I’ve used this process as a way to explore multiple story concepts.  Many of them prove mediocre or uninspiring, so we drop those and try something different.  A few have resulted in ideas with lots of potential.  Those I set aside for later exploration, or launch secondary game scenarios to consider further.

Once I’ve got what I need, I throw away the specifics of the game, including the characters, and start building my story from scratch – drawing upon the foundational concepts we explored through the game.

Storyteller
The Boyhood of Raleigh by Sir John Everett Millais, oil on canvas, 1870

But RPG gaming is not the only creative input I use, and it’s not even my most productive.  Even better is good old storytelling.  In our family we tell a lot of stories, and I’ve used that verbal story time to develop magic systems and explore plot concepts with my kids.  It’s proven highly effective.  Kids (2 of mine are teen-agers now) provide instant feedback, and they are brutal critics.  If an idea isn’t working, I know about it instantly.  On the other hand, if a story generates lots of enthusiasm from them, I might be on to something.

The danger there, just as with using RPG games, is to recognize that the novel you write will not be the same as the game (or verbal story).  A couple years ago, I spent a lot of time developing a story line with my kids.  They actually came up with the original magic system idea, which I then fleshed out and used to launch into a series of stories where we explored many other aspects of the world building.  The resulting story proved so engaging that I decided to write a book based on all the material we produced.
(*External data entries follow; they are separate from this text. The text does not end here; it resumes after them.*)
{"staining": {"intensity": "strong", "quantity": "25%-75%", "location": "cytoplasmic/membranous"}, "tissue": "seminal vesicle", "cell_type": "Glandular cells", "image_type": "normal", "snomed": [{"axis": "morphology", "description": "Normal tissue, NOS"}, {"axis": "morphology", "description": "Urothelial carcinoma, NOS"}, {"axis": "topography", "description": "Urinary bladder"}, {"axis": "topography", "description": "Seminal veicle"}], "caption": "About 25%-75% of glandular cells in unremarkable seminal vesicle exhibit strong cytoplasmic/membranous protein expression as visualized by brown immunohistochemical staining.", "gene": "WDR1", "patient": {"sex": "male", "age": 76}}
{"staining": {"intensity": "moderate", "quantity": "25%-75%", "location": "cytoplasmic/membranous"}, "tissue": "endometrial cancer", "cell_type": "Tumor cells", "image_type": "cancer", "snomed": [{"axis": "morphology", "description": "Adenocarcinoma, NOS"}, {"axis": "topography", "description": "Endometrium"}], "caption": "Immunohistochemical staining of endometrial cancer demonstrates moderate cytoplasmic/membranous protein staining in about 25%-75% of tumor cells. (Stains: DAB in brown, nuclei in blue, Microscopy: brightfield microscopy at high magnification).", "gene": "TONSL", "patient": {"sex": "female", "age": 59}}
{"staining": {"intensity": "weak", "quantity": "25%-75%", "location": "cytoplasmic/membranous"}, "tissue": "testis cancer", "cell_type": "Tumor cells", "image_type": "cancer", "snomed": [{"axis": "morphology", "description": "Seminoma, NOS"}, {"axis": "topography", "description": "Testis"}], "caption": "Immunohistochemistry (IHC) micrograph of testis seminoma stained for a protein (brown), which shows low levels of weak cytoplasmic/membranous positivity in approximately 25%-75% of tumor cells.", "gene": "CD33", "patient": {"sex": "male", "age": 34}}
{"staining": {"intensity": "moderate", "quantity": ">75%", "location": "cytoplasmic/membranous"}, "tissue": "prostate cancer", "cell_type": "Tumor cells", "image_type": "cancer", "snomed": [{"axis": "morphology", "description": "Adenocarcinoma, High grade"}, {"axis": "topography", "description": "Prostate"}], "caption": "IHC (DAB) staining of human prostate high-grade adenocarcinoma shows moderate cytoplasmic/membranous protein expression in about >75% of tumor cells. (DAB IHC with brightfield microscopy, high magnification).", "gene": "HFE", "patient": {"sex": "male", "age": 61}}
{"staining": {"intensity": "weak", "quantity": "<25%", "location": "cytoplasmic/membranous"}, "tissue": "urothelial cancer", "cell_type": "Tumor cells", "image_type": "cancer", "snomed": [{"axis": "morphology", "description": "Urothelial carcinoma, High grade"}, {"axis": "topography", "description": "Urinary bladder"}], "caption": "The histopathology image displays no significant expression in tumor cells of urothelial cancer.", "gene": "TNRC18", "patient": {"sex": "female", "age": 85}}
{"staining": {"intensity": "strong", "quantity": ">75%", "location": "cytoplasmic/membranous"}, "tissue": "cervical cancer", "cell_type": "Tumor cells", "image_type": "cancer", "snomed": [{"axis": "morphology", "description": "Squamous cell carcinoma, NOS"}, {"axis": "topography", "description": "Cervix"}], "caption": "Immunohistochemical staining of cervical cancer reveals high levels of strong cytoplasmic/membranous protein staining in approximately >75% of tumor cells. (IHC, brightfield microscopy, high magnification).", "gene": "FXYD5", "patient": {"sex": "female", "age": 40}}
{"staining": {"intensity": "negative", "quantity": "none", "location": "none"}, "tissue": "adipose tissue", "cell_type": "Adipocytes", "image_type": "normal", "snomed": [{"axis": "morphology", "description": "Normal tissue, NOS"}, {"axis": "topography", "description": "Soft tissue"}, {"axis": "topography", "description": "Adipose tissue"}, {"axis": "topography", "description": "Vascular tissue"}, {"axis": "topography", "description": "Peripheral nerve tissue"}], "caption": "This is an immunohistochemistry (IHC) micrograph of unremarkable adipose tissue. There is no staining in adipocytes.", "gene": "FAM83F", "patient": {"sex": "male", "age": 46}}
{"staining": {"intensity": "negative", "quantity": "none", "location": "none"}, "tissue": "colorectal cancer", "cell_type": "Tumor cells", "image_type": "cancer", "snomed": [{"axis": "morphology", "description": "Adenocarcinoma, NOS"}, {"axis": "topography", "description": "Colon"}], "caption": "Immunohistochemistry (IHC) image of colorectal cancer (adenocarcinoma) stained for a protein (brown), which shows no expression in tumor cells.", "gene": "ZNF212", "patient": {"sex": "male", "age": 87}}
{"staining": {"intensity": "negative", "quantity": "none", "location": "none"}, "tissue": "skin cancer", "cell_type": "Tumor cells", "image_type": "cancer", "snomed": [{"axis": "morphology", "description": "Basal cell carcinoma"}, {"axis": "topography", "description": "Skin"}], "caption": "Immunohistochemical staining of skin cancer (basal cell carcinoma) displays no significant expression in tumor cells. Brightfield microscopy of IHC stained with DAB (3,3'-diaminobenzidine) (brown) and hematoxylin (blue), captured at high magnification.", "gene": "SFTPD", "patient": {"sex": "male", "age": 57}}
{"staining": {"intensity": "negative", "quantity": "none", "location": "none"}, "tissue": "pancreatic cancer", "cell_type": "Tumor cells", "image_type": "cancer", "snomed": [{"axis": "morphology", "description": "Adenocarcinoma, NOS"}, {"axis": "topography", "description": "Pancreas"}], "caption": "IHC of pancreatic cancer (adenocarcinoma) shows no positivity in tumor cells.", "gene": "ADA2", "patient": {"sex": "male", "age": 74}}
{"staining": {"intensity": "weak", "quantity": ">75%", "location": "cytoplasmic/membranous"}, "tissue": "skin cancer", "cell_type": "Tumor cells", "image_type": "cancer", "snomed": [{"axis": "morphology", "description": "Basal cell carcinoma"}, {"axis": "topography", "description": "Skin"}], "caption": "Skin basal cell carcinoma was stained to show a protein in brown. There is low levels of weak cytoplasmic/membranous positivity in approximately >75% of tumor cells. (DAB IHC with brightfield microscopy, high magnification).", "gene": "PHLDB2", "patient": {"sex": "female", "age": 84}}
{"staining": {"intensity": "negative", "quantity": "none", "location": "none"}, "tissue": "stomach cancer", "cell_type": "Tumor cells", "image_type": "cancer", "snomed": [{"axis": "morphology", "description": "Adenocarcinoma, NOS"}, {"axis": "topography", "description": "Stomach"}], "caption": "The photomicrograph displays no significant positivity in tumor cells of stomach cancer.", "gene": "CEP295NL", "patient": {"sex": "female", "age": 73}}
At first I tried to follow the story line we’d developed, since we were all so enthusiastic about it.  However I quickly ran afoul of the hazards lurking down that road.  After those hard-learned lessons, I threw away that unproductive plotline and made a hard break – the story would not be a novelization of our hours of storytelling.  Instead, I would craft a novel from the ground up, building upon some of the foundational elements we explored in that storytelling, but the plot and characters were entirely new.  The resulting novel is a YA fantasy titled Set In Stone, which is now in the hands of my agent.  Hopefully we’ll find a home for it soon.

Take Away:  Use any creative avenue available to you to explore creative ideas, but remember the limits of what you can accomplish.  Take the foundational elements, strip out the rest, and go build a great novel.

Where else do you turn for creative input to explore story concepts as you begin working on a new novel?